Along with Chief Judge Timothy Evans and Cook County Board President Toni Preckwinkle, Foxx has advocated for lowering or eliminating cash bonds for defendants facing a host of charges, including many gun offenses. If they are too poor for bail, she wants to set them free.

As more defendants were freed from jail, judges increasingly placed many of them on electronic home monitoring as a condition of their release. Defendants who destroy the ankle bracelet or simply take off can be charged with felony escape.

It’s a charge where the difference between Foxx’s office and Alvarez’s is particularly stark. About 400 people are charged every year with felony escape.
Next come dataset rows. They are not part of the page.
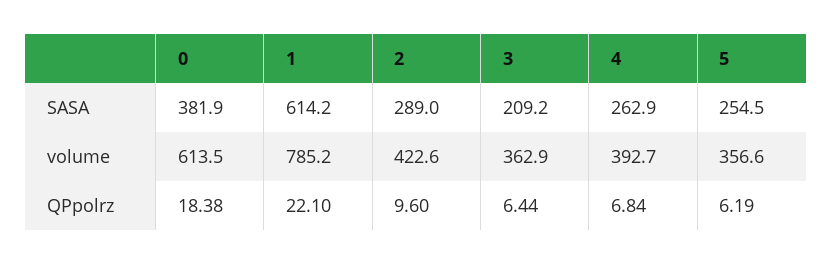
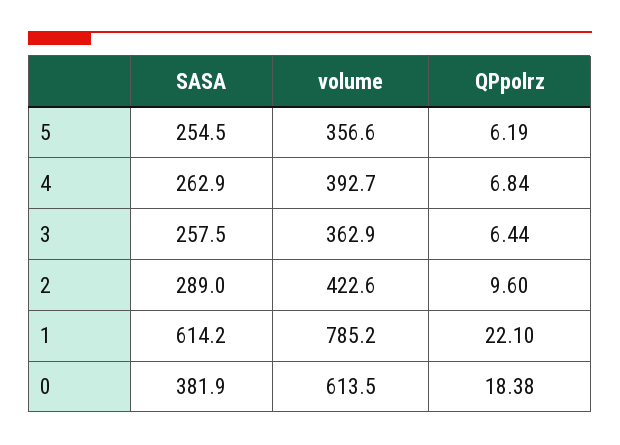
  {
    "0": {
      "SASA": 381.9,
      "volume": 613.5,
      "QPpolrz": 18.38
    },
    "1": {
      "SASA": 614.2,
      "volume": 785.2,
      "QPpolrz": 22.1
    },
    "2": {
      "SASA": 289,
      "volume": 422.6,
      "QPpolrz": 9.6
    },
    "3": {
-     "SASA": 209.2,
+     "SASA": 257.5,
      "volume": 362.9,
      "QPpolrz": 6.44
    },
    "4": {
      "SASA": 262.9,
      "volume": 392.7,
      "QPpolrz": 6.84
    },
    "5": {
      "SASA": 254.5,
      "volume": 356.6,
      "QPpolrz": 6.19
    }
  }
During Alvarez’s last three years in office, she dropped a total of 55 such cases, compared with 429 for Foxx.

Foxx could not explain why her office has pursued far fewer escape cases than under Alvarez. “We don’t have an official policy on escape and so I don’t have an answer for you as to why that number would be different, other than, again, we’re asking our people to be able to proceed on cases where the facts, the law, and the evidence support it.”

Matthew Walberg is a spokesman for Cook County Sheriff Tom Dart who administers the electronic monitoring program. He criticized Foxx’s office for dropping so many escape cases after charges were filed.

“Individuals who commit these types of violations should be held accountable for their actions,” Walberg said.

Escape is okay.

If you like what you see, vote Democrat. They’re serious about this, and aren’t just doing it to hurt Trump and his followers.